▸ Metin Parçası:

------------------------------

"İçtihat Metni"
MAHKEMESİ : İzmir Bölge Adliye Mahkemesi 18. Hukuk Dairesi
SAYISI : 2020/1395 E., 2023/1068 K.
KARAR : Esastan ret
İLK DERECE MAHKEMESİ : Uşak 2. Aile Mahkemesi
SAYISI : 2018/769 E., 2020/12 K.
Taraflar arasındaki karşılıklı boşanma davasından dolayı yapılan yargılama sonunda İlk Derece Mahkemesince asıl boşanma davasının kabulü ile evlilik birliğinin temelinden sarsılması nedeni ile tarafların boşanmalarına ve fer'îlerine, karşı davanın reddine karar verilmiştir.
Kararın davalı- karşı davacı erkek vekili tarafından istinaf edilmesi üzerine, Bölge Adliye Mahkemesince istinaf başvurusunun esastan reddine karar verilmiştir.

------------------------------

▸ Sağlanan Veriler:
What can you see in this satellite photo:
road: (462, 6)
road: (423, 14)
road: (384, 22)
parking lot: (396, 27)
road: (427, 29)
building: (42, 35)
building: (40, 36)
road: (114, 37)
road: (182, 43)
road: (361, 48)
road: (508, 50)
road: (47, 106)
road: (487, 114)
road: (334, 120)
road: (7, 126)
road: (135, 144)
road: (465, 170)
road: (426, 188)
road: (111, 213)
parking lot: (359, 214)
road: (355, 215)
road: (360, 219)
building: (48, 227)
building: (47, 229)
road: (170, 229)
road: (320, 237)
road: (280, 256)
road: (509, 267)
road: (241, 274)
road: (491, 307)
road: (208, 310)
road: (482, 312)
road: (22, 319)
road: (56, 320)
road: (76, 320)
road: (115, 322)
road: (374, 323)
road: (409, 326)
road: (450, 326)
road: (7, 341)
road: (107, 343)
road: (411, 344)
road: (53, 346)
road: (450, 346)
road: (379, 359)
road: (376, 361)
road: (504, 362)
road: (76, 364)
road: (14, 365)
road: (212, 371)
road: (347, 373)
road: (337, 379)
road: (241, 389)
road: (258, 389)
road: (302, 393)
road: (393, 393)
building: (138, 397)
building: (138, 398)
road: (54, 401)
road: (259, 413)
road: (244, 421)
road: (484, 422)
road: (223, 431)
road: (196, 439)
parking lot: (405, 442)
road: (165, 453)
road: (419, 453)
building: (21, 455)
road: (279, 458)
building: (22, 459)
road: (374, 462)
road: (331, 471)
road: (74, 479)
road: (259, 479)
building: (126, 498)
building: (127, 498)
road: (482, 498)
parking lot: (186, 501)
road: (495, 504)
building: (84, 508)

------------------------------

▸ Yapılacak İşler:
**1.** Karar metnine göre şu soruları cevapla:
(a) İlk derece mahkemesi hangisidir?
(b) Kararı kim istinaf etmiştir?
(c) İlk Derece Mahkemesi karşı dava hakkında ne karar vermiştir?
**2.** Karar metninde "E." ya da "K." ile gösterilen bütün dosya numaralarını yaz.
**3.** Karar metninden "Kararın davalı- karşı" kısmından "esastan reddine karar verilmiştir." kısmına kadar olan her şeyi olduğu gibi çıkar.

▸ Verilen Cevaplar:
**1.**
(a) Uşak 2. Aile Mahkemesi
(b) Davalı-karşı davacı erkek vekili
(c) Karşı davanın reddine karar vermiştir.

**2.**
- 2020/1395 E.
- 2023/1068 K.
- 2018/769 E.
- 2020/12 K.

**3.**
Kararın davalı- karşı davacı erkek vekili tarafından istinaf edilmesi üzerine, Bölge Adliye Mahkemesince istinaf başvurusunun esastan reddine karar verilmiştir.